Let’s Talk Profanity

Posted by co-director Traci Brant

As I sit reflecting on the opening weekend of American Rex, I find myself thinking about profanity in theatre.  I am not at all offended by its use within the confines of a play.  Admittedly, I have slung a few choice profane words around in my time.  Since having kids, I just don’t get the opportunity to curse much anymore. Leaving my personal inclinations aside, I do find myself very conflicted about the use of profanity on stage.   

As the co-director of American Rex, I can tell you the play does contain adult language, but I can also assure you that it is not used gratuitously.  Since this is world premiere play, I have had the opportunity to work with the playwright and discuss this very subject.  The characters are depicted with as much realism as possible.  The playwright grew up in West Virginia coal mining territory so he has an intimate knowledge of what these men and women went through and how passionately they spoke.  

Use of language in a play teaches us something about the characters.  It gives us clues about education level, upbringing, social class, and can express a particular kind of passion in dialogue.  So, that’s a good thing, right?  Well, yes and no.  When an audience member is very uncomfortable or offended by a character’s language, they may be unable to feel sympathy or empathy for the character’s situation.  It may actually cause them to disengage from the piece completely. They may not return for the second act.  And, that is no good.  We want to share stories and anything that get’s in the way of that goal is unfortunate.

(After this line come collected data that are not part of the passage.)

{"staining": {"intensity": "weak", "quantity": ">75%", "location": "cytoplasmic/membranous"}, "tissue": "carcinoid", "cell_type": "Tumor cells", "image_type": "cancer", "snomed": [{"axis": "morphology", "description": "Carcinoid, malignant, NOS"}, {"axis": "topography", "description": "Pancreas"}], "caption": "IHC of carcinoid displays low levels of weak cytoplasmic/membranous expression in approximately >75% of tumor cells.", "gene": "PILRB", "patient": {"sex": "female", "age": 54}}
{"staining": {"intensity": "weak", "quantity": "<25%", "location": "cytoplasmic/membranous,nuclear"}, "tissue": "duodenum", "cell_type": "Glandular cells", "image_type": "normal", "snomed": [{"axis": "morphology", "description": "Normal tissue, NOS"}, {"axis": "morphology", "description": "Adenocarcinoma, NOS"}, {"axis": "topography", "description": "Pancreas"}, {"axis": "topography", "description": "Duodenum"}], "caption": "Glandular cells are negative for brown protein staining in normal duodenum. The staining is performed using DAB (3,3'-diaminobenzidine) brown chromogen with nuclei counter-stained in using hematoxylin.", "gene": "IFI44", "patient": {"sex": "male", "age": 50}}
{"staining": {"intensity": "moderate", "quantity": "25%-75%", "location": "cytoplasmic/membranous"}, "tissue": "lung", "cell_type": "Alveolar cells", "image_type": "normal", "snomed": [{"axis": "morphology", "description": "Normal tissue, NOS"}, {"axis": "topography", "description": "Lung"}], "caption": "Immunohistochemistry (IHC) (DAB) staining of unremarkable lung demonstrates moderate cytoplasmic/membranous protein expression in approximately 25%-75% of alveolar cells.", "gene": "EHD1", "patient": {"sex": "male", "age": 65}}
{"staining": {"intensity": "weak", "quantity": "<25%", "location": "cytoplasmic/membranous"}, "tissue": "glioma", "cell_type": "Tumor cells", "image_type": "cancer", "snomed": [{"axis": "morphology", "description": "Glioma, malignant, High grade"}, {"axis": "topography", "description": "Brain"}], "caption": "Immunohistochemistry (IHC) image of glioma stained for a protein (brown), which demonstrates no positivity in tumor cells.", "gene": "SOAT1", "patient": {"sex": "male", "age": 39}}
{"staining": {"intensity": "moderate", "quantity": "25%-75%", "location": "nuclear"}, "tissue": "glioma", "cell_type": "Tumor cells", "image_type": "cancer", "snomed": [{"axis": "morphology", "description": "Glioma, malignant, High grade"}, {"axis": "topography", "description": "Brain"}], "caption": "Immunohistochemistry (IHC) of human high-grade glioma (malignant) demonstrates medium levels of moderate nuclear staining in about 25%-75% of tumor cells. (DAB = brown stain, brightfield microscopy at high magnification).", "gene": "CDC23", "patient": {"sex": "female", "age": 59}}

While I don’t have a solution to this conflict, I’m very interested in a discussion.  I respect a patron’s right to choose their experiences.  If a theatre experience that includes profanity is not right for you, there are many other excellent plays in a theater season that do not use this device. My personal inclination is to remind audiences that profanity in a play does not reflect on the values of the actors, directors, audience, or the theatre as a whole.  In telling a diverse range of stories, you will encounter characters who don’t think like you, dress like you, or talk like you.  And, isn’t that the point?  The theater allows us to have an incredible range of experiences from the safety of our aisle seat.  I would ask an audience to please not turn away from those characters who throw out an f-bomb here and there, but instead to think about why they use that language and what it’s meant to tell us about the situation.  Their upbringing, education, and general circumstance may not be as comfortable as ours and that reality is often reflected in their use of language.

What are your thoughts on profanity used on stage in the context of a play?